Hippo-dependent cell fate specification is antagonized by multiple regulatory modules. Baotong Xie¹, David Terrell^1,2,3, Mark Charlton-Perkins^1,2, Brian Gebelein^2,4, Tiffany Cook^1,2,4. 1) Division of Pediatric Ophthalmology, Cincinnati Childrens Hospital Medical Center, Cincinnati, OH 45229, USA; 2) Molecular and Developmental Biology Graduate Program, University of Cincinnati, Cincinnati, OH 45229, USA; 3) Physician Scientist Training Program, University of Cincinnati, Cincinnati, OH 45229, USA; 4) Division of Developmental Biology, Cincinnati Childrens Hospital Medical Center, Cincinnati, OH 45229, USA.

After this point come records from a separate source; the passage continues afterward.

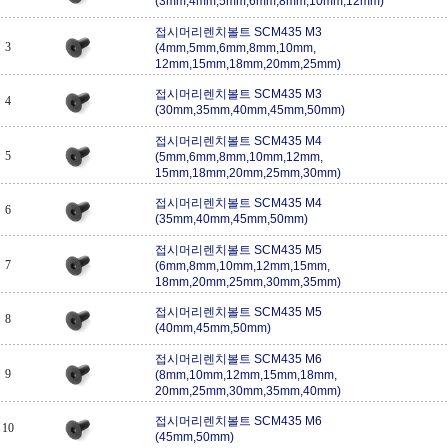
(3mm,4mm,5mm,6mm,8mm,10mm,12mm)
접시머리렌치볼트 SCM435 M3
3
(4mm,5mm,6mm,8mm,10mm,
12mm,15mm,18mm,20mm,25mm)
접시머리렌치볼트 SCM435 M3
4
(30mm,35mm,40mm,45mm,50mm)
접시머리렌치볼트 SCM435 M4
5
(5mm,6mm,8mm,10mm,12mm,
15mm,18mm,20mm,25mm,30mm)
접시머리렌치볼트 SCM435 M4
6
(35mm,40mm,45mm,50mm)
접시머리렌치볼트 SCM435 M5
7
(6mm,8mm,10mm,12mm,15mm,
18mm,20mm,25mm,30mm,35mm)
접시머리렌치볼트 SCM435 M5
8
(40mm,45mm,50mm)
접시머리렌치볼트 SCM435 M6
9
(8mm,10mm,12mm,15mm,18mm,
20mm,25mm,30mm,35mm,40mm)
접시머리렌치볼트 SCM435 M6
10
(45mm,50mm)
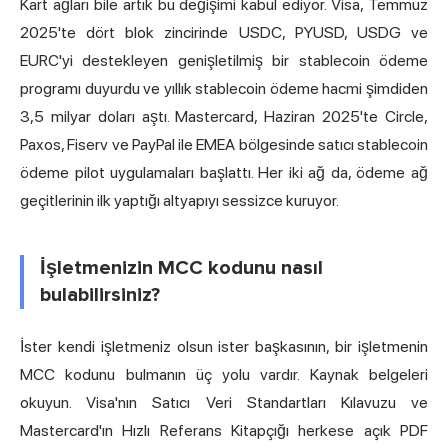
Kart ağları bile artık bu değişimi kabul ediyor. Visa, Temmuz
2025'te dört blok zincirinde USDC, PYUSD, USDG ve
EURC'yi destekleyen genişletilmiş bir stablecoin ödeme
programı duyurdu ve yıllık stablecoin ödeme hacmi şimdiden
3,5 milyar doları aştı. Mastercard, Haziran 2025'te Circle,
Paxos, Fiserv ve PayPal ile EMEA bölgesinde satıcı stablecoin
ödeme pilot uygulamaları başlattı. Her iki ağ da, ödeme ağ
geçitlerinin ilk yaptığı altyapıyı sessizce kuruyor.
İşletmenizin MCC kodunu nasıl
bulabilirsiniz?
İster kendi işletmeniz olsun ister başkasının, bir işletmenin
MCC kodunu bulmanın üç yolu vardır. Kaynak belgeleri
okuyun. Visa'nın Satıcı Veri Standartları Kılavuzu ve
Mastercard'ın Hızlı Referans Kitapçığı herkese açık PDF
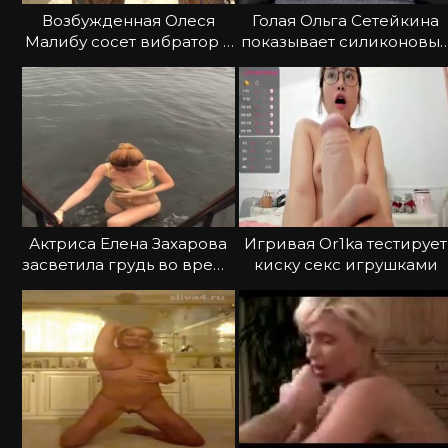
Возбужденная Олеся
Голая Ольга Сетейкина
Малибу сосет вибратор с
показывает силиконовы
подругой
сиськи
Актриса Елена Захарова
Игривая Or1ka тестирует
засветила грудь во время
киску секс игрушками
купания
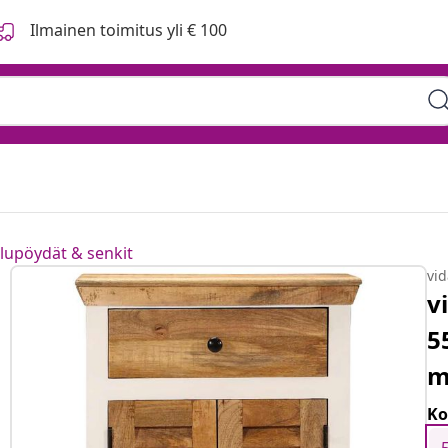
Ilmainen toimitus yli € 100
ilupöydät & senkit
vi
v
5
m
Ko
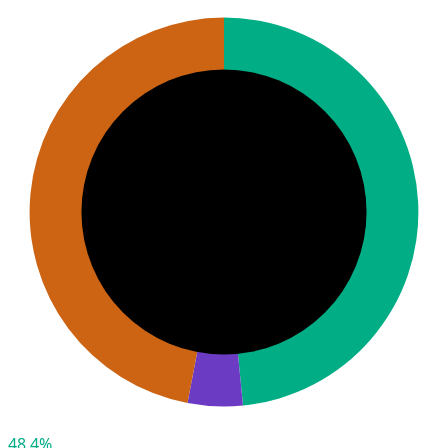
48,4%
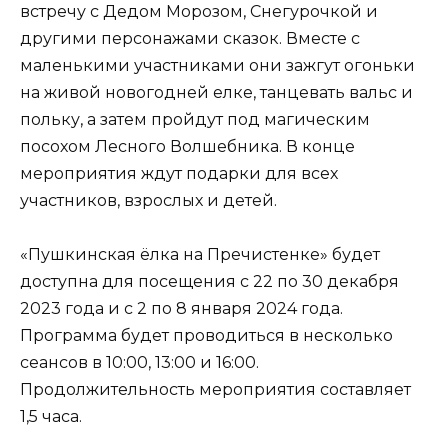
встречу с Дедом Морозом, Снегурочкой и
другими персонажами сказок. Вместе с
маленькими участниками они зажгут огоньки
на живой новогодней елке, танцевать вальс и
польку, а затем пройдут под магическим
посохом Лесного Волшебника. В конце
мероприятия ждут подарки для всех
участников, взрослых и детей.
«Пушкинская ёлка на Пречистенке» будет
доступна для посещения с 22 по 30 декабря
2023 года и с 2 по 8 января 2024 года.
Программа будет проводиться в несколько
сеансов в 10:00, 13:00 и 16:00.
Продолжительность мероприятия составляет
1,5 часа.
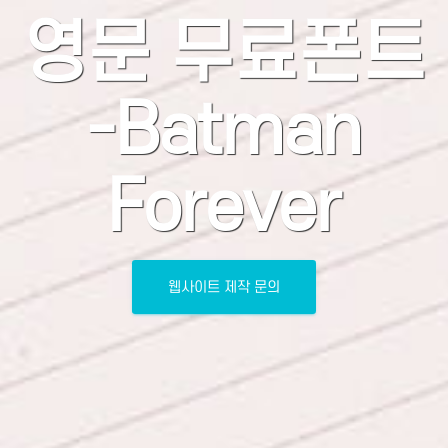
영문 무료폰트
-Batman
Forever
웹사이트 제작 문의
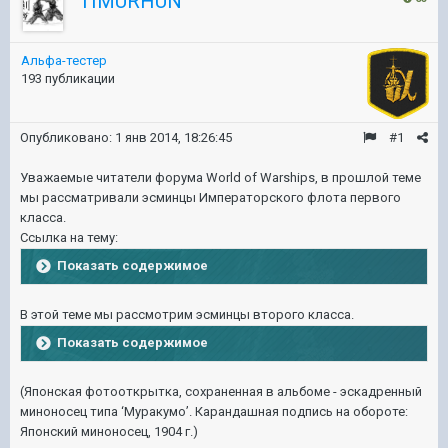
TIMURHUN
Альфа-тестер
193 публикации
Опубликовано:
1 янв 2014, 18:26:45
#1
Уважаемые читатели форума World of Warships, в прошлой теме
мы рассматривали эсминцы Императорского флота первого
класса.
Ссылка на тему:
Показать содержимое
В этой теме мы рассмотрим эсминцы второго класса.
Показать содержимое
(Японская фотооткрытка, сохраненная в альбоме - эскадренный
миноносец типа ‘Муракумо’. Карандашная подпись на обороте:
Японский миноносец, 1904 г.)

   The Warts/Lats kinase plays central roles in the Hippo signaling pathway for tissue growth and neurogenesis. In Drosophila, Warts forms a bistable negative feedback loop with the Melted pleckstrin homology-domain protein to govern blue vs green photoreceptor fate. How this loop is generated and leads to changes in cell fate remains unclear. Here, we describe a hierarchical transcriptional regulatory network that functions upstream, within, and downstream of the melted-warts bistable loop to promote blue- and repress green- photoreceptor fate. This network includes a conserved feedforward loop between OTX and MAF transcription factors, and a multi-level feedback loop between Warts, the TEA factor Scalloped and the Yorkie/YAP transcriptional co-activator. Integration and re-implementation of the same regulatory modules guarantees unambiguous fate decisions, thus regulating both cell fate determinants and terminal differentiation genes. Our study defines cell-autonomous transcriptional regulators that integrate with the Hippo pathway to ensure robust and stable neuronal fate decisions.